Pagination may also cause duplication issues if implemented incorrectly. For example, the URL for the category page and page 1 show the same content and thus are treated as duplicates. Such combination should not exist, or the category page should be marked as canonical.

https://www.link-assistant.com/news/keyword-research/?page=1
https://www.link-assistant.com/news/keyword-research/ 

Sorting and filtering results may be represented as duplicates. This happens when your site creates dynamic URLs for search or filtering queries. You will get URL parameters that represent aliases of query strings or URL variables, these are the part of a URL that follows a question mark.

https://example.com/products/women?category=dresses&color=green
https://example.com/products/women/dresses/green.html?limit=20&sessionid=123

To stop Google from crawling a bunch of nearly identical pages, set to ignore certain URL parameters. To do that, launch Google Search Console and go to Legacy tools and reports > URL Parameters. Click Edit on the right and tell Google which parameters to ignore —  the rule will apply sitewide. Mind that the Parameter Tool is for advanced users, so it should be handled accurately.

URL Parameters tool is a Legacy Tool in the Console that should be handled with care
Handling parameters with Google's Parameter Tool

The duplication issue often happens on e-commerce websites that allow faceted filter navigation, narrowing the search to three, four, and more criteria. Here is an example of how to set up crawling rules for an e-commerce site: store URLs with longer, narrower search results in a specific folder and disallow it by a robots.txt rule.

Note that Google does not recommend using robots.txt for canonicalization purposes. You need to ensure that the canonical page is not disallowed and that the disallow rules for smaller directories will not override the general instructions.

Logical duplicates

Logical issues in website structure may cause duplication. This can be a case when you’re selling products and one product belongs to different categories.

https://www.example.com/category_1/product_1
https://www.example.com/category_2/product_1
https://www.example.com/category_3/product_1

In this case, the products have to be accessible via only one URL. The URLs are regarded as full duplicates and will harm SEO. The URL has to be assigned through the correct settings of the CMS, generating a unique single URL for one page.

Partial duplication often happens with WordPress CMS, for example, when tags are used. While tags improve site search and user navigation,WP websites generate Tag pages that may coincide with the category names and represent similar content from article snippet preview. The solution is to use tags wisely, adding only a limited number of them. Or you can add a meta robots noindex dofollow on tag pages.

Multiple device types

If you choose to serve a separate mobile version of your website, and, in particular, generate AMP pages for mobile search, you may have duplicates of this kind.

https://example.com/news/koala-rampage
https://m.example.com/news/koala-rampage
https://amp.example.com/news/koala-rampage

To indicate that a page is a duplicate, you can use a <link> tag in the head section of your HTML. For mobile versions, this will be the link tag with the rel=“alternate” value, like this:

<link rel="alternate" media="only screen and (max-width: 640px)"  href="http://m.example.com/dresses/green-dresses"> 

The same applies to AMP pages, (which are not the trend, but still can be used to render mobile results.), Have a look at our guide on implementation of AMP pages.

Language/region variants

There are various ways to present localized content. When you present content to different language/locale variants, and you’ve translated only the header/footer/navigation of the site, but the content stays in the same language, the URLs will be treated as duplicates.

————————

- EXERCISE REQUIREMENTS: Retype the section of the duplicate-content text word for word, starting at "In this case, the" and ending at "on tag pages.".

- MATERIAL:
————————

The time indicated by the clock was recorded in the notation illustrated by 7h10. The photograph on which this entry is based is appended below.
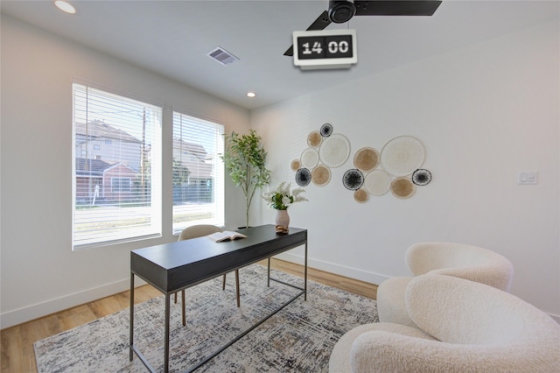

————————

- EXERCISE RESULT:
In this case, the products have to be accessible via only one URL. The URLs are regarded as full duplicates and will harm SEO. The URL has to be assigned through the correct settings of the CMS, generating a unique single URL for one page.

Partial duplication often happens with WordPress CMS, for example, when tags are used. While tags improve site search and user navigation,WP websites generate Tag pages that may coincide with the category names and represent similar content from article snippet preview. The solution is to use tags wisely, adding only a limited number of them. Or you can add a meta robots noindex dofollow on tag pages.